Initially, I thought that perhaps I was being too Draconian on myself, demanding that I write every day. I had done it for a very long time, and maybe it had outlasted its value. So I tried to reformulate the intention into something different, namely, that I would write when I felt like it, and that I would focus on a new agenda. But without the commitment or the schedule, that didn’t actually happen either, and it wasn’t long before I had ceased writing altogether. Looking back, I think I have a different understanding of what was happening. I think I stopped writing because I no longer wanted to take a close, daily look at what was occurring inside my mind and my life. I basically wanted to “go dark” because the trajectories I was taking were not ones that could withstand any kind of inquiry. Going really “Baptistian” here, I think that this blog has, for me, been serving as the “Inquiry” part of the practice. And when I stopped writing, I had slid down that ladder of personal growth back to a point where all I had was the Asana. This is not to say that Asana alone is not a great thing. And it’s also not to say that I am a “Grand Inquisitor” of my own behaviors. But certainly, I had something more, and shut it down.

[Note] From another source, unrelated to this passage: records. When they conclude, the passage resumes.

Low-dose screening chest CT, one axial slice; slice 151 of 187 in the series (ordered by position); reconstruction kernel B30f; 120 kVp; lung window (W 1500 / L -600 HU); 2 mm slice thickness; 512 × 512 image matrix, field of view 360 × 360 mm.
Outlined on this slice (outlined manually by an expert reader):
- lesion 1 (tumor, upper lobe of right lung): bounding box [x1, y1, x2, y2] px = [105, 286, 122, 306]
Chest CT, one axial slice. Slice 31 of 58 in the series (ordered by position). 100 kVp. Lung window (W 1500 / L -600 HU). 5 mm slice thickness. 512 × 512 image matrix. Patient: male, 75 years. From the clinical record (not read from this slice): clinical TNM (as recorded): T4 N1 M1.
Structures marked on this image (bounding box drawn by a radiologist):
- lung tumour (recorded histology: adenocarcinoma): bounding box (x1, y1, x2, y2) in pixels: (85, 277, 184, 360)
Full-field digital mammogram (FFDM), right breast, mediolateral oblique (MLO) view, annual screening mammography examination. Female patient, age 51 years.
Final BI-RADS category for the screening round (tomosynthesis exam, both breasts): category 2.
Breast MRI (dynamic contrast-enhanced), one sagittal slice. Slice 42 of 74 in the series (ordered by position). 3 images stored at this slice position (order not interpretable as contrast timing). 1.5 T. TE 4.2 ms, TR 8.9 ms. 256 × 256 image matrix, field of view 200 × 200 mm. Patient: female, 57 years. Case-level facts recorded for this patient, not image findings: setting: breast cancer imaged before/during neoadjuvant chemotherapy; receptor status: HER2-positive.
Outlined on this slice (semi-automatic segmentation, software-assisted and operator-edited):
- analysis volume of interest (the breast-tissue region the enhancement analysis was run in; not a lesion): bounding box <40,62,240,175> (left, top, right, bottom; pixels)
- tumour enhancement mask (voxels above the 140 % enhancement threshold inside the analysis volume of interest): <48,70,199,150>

Of course, the truth, and we all know it, is that you can’t actually play Peek-A-Boo with yourself; certainly not for more than a little while. There came a point a few weeks ago when I recognized that I needed to get back on the program that worked. And that agenda was writing after every class, and having the writing serve as a connection between the practice and my life. It’s been maybe 3 weeks since I returned to this routine, and the dividends are already clear. It’s working. I can’t say that I know exactly what I am doing or where I am going, but I am not “doing anything” or “going anywhere” without “observing.” That is what has changed.